EXERCISE PROMPT
For the material that follows, return exactly the lines from the one with "32: (86, 29)" through the one with "111: (71, 36)", both ends included.

○ ○ ○ ○

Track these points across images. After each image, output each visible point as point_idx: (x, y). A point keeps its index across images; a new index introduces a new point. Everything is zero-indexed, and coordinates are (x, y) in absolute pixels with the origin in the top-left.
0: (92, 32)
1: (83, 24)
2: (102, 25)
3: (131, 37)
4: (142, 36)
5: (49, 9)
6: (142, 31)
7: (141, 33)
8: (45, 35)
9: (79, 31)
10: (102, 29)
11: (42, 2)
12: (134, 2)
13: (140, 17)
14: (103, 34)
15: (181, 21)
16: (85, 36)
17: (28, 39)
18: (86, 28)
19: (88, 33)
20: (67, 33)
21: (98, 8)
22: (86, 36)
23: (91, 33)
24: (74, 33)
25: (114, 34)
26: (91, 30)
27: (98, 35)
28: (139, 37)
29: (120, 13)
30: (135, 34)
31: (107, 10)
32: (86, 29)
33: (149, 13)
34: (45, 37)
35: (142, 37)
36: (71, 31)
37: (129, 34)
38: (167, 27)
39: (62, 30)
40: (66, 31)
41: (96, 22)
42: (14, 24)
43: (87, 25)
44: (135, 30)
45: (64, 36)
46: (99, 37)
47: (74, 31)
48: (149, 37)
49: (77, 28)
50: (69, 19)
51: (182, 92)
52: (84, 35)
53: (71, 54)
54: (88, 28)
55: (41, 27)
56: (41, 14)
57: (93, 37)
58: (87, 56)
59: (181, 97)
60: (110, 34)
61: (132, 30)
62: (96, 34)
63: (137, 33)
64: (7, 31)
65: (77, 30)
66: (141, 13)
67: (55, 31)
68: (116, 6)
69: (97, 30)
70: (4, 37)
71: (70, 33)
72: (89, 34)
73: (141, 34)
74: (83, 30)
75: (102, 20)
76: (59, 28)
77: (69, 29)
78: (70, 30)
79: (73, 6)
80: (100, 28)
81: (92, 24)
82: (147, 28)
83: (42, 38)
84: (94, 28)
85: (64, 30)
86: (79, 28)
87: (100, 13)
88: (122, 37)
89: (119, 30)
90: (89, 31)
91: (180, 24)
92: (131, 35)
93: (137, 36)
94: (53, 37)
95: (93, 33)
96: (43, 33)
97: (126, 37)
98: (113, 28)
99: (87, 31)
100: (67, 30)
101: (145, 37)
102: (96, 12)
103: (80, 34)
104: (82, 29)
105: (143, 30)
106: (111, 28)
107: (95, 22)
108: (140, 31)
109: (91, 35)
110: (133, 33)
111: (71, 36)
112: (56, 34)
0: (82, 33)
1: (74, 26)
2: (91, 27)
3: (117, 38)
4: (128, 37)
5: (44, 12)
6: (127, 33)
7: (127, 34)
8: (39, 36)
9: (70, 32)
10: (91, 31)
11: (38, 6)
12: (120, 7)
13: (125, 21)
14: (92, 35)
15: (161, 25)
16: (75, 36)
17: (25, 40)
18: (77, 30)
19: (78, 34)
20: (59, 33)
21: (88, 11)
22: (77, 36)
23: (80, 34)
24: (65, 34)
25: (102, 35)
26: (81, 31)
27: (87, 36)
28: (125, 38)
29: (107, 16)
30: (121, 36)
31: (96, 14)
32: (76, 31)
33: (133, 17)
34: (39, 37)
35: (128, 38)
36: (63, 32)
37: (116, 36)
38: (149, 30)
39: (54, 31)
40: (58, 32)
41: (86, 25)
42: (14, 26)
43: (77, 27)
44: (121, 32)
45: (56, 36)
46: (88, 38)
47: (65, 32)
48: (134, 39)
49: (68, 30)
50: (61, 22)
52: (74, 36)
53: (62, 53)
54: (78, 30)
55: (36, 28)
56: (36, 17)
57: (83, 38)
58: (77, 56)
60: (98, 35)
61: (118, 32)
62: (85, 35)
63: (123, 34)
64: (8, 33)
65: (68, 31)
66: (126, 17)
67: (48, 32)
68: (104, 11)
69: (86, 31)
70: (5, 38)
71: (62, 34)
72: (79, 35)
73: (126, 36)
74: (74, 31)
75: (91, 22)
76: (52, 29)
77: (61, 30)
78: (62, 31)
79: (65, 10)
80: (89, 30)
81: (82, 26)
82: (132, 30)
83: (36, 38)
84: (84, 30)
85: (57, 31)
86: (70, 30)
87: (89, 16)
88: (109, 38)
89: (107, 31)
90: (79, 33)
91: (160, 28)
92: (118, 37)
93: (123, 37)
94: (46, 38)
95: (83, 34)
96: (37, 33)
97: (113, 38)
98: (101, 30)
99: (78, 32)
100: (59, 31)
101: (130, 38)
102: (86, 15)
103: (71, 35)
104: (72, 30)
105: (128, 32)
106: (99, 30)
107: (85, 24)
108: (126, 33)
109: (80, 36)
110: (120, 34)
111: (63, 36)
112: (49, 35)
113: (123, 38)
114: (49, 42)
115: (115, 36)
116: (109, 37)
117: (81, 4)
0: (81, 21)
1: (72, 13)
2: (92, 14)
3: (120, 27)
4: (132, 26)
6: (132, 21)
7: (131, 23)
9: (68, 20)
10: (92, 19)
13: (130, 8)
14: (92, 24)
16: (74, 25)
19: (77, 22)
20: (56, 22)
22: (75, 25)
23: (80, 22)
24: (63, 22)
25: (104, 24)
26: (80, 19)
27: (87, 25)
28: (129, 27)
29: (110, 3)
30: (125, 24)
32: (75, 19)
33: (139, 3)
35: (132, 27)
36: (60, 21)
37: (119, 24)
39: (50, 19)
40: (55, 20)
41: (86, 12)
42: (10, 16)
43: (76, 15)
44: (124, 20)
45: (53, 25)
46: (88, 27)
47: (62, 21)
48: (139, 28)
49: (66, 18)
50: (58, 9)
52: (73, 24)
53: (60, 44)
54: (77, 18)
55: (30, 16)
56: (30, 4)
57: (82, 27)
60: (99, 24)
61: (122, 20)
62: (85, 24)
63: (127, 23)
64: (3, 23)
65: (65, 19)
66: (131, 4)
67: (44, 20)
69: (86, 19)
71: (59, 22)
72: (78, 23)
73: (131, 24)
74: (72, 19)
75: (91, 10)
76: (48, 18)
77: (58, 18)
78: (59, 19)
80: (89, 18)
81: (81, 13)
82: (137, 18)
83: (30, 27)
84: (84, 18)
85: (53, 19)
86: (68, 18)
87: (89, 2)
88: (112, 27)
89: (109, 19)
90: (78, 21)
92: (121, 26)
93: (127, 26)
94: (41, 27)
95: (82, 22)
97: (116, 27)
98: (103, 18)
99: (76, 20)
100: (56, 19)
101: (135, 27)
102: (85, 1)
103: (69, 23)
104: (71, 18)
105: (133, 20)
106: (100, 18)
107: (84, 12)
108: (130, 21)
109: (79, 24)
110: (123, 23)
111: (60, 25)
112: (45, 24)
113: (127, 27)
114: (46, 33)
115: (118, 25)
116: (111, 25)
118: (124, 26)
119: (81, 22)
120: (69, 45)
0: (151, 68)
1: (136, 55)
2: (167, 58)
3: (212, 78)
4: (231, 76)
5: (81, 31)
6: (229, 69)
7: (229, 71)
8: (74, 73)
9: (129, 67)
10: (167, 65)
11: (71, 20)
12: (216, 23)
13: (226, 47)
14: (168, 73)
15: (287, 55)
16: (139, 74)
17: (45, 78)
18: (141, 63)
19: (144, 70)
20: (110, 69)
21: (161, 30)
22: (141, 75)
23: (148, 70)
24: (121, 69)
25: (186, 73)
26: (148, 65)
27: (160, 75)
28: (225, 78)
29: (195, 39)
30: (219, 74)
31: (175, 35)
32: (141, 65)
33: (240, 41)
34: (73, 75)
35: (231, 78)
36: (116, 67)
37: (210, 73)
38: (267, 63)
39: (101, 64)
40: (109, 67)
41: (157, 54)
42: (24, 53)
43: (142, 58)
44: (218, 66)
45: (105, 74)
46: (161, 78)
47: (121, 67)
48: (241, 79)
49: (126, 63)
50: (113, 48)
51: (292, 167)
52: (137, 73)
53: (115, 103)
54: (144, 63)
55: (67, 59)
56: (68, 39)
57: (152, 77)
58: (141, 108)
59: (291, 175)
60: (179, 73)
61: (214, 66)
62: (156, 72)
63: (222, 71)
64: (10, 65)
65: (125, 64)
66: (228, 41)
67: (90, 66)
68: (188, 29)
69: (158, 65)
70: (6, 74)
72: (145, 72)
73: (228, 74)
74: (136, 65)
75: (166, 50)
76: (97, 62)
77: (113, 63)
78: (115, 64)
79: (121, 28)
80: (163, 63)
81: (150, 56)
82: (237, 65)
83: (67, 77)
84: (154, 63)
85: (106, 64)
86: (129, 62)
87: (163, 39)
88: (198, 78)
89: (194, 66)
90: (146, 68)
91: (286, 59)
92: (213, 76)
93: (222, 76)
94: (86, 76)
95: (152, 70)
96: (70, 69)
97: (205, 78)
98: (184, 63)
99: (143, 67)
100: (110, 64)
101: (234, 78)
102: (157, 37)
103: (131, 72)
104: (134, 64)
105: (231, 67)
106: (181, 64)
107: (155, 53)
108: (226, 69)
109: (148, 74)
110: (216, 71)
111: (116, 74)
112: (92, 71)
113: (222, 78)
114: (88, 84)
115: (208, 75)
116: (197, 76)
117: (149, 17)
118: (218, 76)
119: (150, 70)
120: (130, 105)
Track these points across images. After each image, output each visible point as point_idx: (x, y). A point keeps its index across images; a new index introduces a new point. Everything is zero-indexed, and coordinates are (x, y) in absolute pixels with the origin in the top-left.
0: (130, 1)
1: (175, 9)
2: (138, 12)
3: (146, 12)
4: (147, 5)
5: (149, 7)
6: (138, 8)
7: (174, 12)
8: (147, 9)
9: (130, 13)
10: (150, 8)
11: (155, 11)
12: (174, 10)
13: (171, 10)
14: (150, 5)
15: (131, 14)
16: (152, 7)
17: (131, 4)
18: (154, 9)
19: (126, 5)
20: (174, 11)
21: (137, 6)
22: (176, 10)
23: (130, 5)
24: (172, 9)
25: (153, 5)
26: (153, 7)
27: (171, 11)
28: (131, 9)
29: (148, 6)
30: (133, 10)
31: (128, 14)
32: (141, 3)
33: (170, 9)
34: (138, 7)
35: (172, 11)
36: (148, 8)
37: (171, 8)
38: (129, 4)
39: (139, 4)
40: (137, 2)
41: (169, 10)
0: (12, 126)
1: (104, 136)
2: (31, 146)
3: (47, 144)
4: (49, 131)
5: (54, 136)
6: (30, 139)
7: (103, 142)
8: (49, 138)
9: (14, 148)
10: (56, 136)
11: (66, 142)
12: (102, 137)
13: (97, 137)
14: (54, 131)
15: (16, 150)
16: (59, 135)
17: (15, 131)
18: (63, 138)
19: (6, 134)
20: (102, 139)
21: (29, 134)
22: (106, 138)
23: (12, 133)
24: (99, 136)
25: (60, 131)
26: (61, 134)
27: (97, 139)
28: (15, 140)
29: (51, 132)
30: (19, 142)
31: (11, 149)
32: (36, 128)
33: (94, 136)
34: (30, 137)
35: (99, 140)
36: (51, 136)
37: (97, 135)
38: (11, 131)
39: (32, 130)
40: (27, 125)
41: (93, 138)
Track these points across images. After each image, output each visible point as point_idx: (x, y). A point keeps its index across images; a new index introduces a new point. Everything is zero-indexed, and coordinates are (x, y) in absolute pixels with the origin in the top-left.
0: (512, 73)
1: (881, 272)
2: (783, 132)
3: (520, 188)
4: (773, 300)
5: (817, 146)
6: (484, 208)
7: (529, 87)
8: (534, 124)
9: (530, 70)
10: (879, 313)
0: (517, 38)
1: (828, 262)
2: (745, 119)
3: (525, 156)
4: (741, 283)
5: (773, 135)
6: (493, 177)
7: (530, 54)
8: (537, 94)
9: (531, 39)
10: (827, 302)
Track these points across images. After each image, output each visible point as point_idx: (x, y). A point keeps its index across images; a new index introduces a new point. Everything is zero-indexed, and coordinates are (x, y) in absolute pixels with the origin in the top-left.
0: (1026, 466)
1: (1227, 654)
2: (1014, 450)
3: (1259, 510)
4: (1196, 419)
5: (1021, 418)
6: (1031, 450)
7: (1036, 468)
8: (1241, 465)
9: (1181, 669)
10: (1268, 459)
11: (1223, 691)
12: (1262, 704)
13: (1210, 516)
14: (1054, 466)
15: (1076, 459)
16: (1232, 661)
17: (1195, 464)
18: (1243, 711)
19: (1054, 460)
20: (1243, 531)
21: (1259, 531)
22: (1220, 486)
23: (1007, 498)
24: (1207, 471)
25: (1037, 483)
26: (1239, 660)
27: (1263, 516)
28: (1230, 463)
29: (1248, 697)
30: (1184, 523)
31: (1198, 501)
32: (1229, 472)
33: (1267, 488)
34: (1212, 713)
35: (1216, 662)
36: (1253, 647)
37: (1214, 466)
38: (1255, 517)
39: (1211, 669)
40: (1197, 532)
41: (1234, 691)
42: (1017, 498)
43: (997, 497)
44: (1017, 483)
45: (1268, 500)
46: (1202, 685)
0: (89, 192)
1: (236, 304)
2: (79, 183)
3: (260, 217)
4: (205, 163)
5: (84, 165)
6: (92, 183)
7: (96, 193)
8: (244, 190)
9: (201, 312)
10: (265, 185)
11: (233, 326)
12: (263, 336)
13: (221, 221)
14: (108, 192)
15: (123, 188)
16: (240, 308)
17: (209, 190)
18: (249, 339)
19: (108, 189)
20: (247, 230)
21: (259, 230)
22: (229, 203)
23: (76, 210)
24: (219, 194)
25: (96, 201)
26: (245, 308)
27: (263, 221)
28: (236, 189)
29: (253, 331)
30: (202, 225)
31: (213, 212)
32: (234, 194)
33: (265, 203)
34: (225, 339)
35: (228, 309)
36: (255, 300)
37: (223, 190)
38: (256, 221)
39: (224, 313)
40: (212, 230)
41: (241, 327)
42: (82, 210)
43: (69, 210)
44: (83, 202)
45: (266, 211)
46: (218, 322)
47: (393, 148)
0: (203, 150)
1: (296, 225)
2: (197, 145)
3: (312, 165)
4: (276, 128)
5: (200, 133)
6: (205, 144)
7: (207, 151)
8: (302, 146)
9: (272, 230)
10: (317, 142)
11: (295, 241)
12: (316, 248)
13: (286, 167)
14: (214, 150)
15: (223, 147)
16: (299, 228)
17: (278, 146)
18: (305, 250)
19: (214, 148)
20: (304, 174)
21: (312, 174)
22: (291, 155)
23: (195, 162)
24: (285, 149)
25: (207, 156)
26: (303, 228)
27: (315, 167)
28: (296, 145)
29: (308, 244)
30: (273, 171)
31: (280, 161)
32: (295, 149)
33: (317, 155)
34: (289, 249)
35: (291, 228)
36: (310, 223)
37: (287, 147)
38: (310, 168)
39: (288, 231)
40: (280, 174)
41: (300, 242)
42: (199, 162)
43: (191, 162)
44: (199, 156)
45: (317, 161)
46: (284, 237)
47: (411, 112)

○ ○ ○ ○

OUTPUT FOR THIS EXERCISE
32: (86, 29)
33: (149, 13)
34: (45, 37)
35: (142, 37)
36: (71, 31)
37: (129, 34)
38: (167, 27)
39: (62, 30)
40: (66, 31)
41: (96, 22)
42: (14, 24)
43: (87, 25)
44: (135, 30)
45: (64, 36)
46: (99, 37)
47: (74, 31)
48: (149, 37)
49: (77, 28)
50: (69, 19)
51: (182, 92)
52: (84, 35)
53: (71, 54)
54: (88, 28)
55: (41, 27)
56: (41, 14)
57: (93, 37)
58: (87, 56)
59: (181, 97)
60: (110, 34)
61: (132, 30)
62: (96, 34)
63: (137, 33)
64: (7, 31)
65: (77, 30)
66: (141, 13)
67: (55, 31)
68: (116, 6)
69: (97, 30)
70: (4, 37)
71: (70, 33)
72: (89, 34)
73: (141, 34)
74: (83, 30)
75: (102, 20)
76: (59, 28)
77: (69, 29)
78: (70, 30)
79: (73, 6)
80: (100, 28)
81: (92, 24)
82: (147, 28)
83: (42, 38)
84: (94, 28)
85: (64, 30)
86: (79, 28)
87: (100, 13)
88: (122, 37)
89: (119, 30)
90: (89, 31)
91: (180, 24)
92: (131, 35)
93: (137, 36)
94: (53, 37)
95: (93, 33)
96: (43, 33)
97: (126, 37)
98: (113, 28)
99: (87, 31)
100: (67, 30)
101: (145, 37)
102: (96, 12)
103: (80, 34)
104: (82, 29)
105: (143, 30)
106: (111, 28)
107: (95, 22)
108: (140, 31)
109: (91, 35)
110: (133, 33)
111: (71, 36)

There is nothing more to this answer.